PROVIDED INFORMATION:
*** Block opens ***

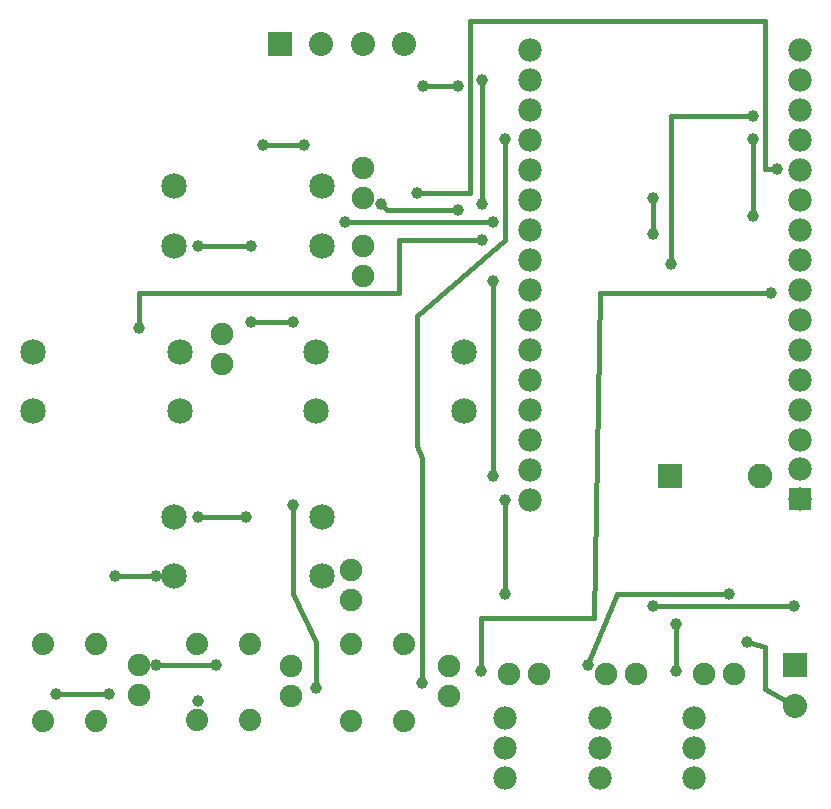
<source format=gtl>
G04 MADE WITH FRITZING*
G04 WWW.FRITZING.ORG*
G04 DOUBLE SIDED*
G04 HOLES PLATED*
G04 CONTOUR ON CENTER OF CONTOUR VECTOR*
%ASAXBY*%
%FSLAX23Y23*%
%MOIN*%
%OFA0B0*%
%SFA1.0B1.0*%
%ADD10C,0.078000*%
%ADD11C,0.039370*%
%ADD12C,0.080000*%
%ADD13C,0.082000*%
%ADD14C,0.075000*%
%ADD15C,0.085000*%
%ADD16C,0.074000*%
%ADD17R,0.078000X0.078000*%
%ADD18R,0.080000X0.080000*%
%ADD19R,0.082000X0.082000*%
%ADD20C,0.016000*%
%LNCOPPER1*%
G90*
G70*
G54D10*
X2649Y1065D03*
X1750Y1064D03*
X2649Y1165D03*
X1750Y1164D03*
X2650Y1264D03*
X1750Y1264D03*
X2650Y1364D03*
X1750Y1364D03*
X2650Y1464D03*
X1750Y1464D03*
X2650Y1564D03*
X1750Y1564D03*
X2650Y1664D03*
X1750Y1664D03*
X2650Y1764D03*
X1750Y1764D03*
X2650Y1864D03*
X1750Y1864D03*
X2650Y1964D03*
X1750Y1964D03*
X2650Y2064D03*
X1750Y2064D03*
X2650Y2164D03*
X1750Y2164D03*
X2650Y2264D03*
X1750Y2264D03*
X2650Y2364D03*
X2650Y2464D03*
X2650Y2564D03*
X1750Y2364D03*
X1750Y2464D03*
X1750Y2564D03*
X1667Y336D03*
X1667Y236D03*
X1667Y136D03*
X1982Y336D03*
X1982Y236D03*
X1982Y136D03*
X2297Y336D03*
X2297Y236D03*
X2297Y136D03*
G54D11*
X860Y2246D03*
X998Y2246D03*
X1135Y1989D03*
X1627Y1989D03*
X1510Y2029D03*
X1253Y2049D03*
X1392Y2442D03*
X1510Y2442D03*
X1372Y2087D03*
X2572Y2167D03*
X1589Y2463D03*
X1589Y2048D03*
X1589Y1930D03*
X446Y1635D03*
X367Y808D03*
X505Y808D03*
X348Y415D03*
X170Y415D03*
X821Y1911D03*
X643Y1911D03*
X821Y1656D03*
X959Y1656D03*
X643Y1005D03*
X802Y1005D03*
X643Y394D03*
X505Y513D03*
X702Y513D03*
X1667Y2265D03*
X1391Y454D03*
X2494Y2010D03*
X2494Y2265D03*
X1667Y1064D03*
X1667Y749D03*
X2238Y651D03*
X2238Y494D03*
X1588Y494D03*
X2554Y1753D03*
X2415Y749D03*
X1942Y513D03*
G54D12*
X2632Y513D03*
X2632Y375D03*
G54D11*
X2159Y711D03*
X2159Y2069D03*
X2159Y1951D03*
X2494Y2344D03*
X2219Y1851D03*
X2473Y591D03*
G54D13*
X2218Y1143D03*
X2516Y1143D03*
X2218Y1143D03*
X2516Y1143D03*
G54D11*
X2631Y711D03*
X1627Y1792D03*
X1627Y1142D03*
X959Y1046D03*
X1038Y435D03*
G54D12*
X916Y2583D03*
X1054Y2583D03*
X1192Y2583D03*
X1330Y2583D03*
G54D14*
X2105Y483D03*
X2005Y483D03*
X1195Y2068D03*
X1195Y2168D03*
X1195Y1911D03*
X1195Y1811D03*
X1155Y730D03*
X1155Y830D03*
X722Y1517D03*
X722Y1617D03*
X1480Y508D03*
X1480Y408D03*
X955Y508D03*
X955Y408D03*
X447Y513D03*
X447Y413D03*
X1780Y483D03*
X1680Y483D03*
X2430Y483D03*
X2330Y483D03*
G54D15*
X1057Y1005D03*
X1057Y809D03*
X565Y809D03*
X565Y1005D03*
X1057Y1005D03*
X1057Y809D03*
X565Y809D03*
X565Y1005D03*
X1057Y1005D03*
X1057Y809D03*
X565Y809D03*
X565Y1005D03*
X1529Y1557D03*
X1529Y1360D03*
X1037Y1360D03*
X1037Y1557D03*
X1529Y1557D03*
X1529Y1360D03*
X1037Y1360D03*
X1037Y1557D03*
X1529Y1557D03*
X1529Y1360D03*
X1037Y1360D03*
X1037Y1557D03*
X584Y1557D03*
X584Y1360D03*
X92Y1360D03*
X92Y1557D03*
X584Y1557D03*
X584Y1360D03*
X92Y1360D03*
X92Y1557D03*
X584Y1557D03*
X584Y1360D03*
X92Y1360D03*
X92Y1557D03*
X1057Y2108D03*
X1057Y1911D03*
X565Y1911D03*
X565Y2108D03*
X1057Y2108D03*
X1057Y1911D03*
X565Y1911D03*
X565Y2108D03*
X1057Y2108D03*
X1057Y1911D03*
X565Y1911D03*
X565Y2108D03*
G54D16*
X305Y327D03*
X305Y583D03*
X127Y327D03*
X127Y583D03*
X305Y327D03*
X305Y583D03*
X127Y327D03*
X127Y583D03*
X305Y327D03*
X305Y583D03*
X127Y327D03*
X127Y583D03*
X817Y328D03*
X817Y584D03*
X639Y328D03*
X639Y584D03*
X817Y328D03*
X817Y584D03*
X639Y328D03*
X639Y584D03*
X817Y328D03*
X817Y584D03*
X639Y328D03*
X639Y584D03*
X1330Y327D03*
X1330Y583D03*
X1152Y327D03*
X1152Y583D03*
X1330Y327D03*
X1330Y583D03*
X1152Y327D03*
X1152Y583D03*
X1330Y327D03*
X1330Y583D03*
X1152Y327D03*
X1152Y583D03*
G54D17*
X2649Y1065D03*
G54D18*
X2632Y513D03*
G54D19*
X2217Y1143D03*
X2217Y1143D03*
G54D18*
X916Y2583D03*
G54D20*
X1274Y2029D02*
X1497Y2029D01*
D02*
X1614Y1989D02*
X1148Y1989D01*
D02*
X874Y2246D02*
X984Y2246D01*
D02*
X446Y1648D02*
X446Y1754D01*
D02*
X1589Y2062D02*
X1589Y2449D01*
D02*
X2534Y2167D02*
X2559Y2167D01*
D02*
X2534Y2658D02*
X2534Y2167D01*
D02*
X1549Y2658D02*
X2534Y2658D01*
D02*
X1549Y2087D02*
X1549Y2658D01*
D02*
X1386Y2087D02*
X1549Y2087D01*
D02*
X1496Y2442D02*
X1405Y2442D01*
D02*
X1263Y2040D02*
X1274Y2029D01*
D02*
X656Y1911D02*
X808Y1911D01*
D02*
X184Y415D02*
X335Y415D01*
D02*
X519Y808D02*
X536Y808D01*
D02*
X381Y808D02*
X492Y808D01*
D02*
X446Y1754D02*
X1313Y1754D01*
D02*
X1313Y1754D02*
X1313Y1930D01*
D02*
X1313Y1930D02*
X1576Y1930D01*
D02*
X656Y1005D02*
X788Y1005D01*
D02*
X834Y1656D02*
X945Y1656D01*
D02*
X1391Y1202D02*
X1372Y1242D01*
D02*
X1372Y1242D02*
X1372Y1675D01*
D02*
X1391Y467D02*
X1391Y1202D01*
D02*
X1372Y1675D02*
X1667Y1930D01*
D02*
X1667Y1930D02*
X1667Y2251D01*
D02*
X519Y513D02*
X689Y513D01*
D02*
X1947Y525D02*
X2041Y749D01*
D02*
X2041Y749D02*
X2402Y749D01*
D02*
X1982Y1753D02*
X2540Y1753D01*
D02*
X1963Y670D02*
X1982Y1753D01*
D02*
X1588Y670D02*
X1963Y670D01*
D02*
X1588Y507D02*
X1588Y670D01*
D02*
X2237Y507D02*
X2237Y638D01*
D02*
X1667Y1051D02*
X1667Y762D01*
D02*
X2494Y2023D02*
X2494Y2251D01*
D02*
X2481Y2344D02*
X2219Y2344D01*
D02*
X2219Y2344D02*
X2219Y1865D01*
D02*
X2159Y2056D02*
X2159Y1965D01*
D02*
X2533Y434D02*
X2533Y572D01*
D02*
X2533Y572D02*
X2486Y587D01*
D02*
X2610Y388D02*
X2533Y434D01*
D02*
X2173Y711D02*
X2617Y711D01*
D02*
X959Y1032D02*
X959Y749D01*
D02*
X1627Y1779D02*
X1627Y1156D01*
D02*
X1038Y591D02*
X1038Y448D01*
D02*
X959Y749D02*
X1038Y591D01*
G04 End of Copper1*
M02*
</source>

*** Block closes ***

PROBLEM DETAILS:
Show the lines in the entries above that include the string "FRITZING".

REPLY:
G04 MADE WITH FRITZING*
G04 WWW.FRITZING.ORG*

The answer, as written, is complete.